→ **PROBLEM**
Where does the string "After" appear in the material? Copy each line that holds it.

→ **GIVEN DATA**
◆ ◆ ◆

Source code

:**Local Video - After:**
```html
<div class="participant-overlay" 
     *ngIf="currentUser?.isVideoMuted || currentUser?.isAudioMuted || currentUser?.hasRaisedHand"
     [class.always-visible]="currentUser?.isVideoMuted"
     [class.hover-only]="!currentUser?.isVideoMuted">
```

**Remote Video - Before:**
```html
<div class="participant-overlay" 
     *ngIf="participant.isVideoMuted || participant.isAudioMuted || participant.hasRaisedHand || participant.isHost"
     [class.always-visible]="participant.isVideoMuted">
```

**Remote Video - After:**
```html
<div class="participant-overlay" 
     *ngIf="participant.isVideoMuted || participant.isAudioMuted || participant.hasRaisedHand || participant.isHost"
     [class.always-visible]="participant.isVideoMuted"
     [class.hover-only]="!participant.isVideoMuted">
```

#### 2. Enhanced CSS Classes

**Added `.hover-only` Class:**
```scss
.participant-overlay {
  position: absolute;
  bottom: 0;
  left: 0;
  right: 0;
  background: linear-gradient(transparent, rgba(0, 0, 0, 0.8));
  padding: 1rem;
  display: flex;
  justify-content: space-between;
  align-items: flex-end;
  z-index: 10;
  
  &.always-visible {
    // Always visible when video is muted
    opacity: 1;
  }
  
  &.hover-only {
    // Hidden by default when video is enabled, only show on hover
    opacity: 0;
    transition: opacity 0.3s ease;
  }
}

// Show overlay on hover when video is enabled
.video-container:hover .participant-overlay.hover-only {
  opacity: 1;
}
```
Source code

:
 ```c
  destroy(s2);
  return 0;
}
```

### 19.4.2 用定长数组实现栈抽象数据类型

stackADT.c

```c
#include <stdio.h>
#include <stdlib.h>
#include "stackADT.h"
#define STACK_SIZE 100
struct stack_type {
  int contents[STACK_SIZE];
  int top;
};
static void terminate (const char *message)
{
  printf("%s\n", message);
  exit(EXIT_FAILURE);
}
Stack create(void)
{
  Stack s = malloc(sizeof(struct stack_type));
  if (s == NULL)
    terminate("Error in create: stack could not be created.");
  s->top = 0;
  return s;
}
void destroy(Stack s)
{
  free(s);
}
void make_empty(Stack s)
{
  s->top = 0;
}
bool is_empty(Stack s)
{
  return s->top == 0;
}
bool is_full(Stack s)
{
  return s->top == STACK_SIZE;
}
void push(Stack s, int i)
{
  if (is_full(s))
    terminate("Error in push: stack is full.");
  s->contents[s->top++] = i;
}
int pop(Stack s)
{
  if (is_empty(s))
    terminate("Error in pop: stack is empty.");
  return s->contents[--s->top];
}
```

◆ ◆ ◆

→ **WRITTEN SOLUTION**
:**Local Video - After:**
**Remote Video - After:**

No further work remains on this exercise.